* About this exercise: The following data has a line with "text_box [417, 795, 564, 868]" and a line with "Rendered at 1500 by 1125 pixels.". Write out exactly those lines and all the lines between them.

* Material shown:

---

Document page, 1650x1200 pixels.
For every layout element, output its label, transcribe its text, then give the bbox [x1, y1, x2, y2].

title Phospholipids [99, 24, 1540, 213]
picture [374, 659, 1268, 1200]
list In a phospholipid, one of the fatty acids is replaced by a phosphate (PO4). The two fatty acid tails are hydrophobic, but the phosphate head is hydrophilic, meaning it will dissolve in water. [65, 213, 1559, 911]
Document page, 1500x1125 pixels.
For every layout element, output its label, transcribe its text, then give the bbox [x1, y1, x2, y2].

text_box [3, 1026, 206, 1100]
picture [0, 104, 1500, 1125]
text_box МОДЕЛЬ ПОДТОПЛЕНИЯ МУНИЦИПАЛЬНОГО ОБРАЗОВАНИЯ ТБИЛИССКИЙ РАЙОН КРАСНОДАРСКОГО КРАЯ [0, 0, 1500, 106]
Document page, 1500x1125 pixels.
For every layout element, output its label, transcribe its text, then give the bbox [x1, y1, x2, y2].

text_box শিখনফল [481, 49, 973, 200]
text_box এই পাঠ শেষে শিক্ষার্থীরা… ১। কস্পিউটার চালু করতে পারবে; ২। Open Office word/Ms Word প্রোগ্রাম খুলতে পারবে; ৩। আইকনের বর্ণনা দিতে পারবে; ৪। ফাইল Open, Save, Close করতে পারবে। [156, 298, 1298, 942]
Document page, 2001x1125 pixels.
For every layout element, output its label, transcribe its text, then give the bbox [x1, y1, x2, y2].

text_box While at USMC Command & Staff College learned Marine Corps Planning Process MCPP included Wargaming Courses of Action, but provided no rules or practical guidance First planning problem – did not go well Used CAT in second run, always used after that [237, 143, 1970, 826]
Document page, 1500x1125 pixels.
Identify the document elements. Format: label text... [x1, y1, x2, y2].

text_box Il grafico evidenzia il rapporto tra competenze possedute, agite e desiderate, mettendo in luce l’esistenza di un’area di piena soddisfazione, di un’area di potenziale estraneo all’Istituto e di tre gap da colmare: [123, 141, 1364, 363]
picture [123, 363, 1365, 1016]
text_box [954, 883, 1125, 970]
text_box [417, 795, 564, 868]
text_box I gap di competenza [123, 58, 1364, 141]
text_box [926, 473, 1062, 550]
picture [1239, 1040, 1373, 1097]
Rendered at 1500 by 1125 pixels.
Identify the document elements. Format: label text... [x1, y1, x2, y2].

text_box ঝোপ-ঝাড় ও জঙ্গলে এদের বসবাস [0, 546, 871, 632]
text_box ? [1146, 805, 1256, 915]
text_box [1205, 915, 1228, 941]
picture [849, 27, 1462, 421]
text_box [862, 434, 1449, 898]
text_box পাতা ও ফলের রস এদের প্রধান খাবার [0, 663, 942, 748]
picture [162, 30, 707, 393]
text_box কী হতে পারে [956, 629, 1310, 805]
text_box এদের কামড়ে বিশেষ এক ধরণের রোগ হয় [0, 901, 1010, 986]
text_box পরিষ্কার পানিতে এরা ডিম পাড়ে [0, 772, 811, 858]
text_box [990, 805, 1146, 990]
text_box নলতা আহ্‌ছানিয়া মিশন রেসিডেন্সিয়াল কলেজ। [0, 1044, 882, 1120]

---

* Answer to this exercise:
text_box [417, 795, 564, 868]
text_box I gap di competenza [123, 58, 1364, 141]
text_box [926, 473, 1062, 550]
picture [1239, 1040, 1373, 1097]
Rendered at 1500 by 1125 pixels.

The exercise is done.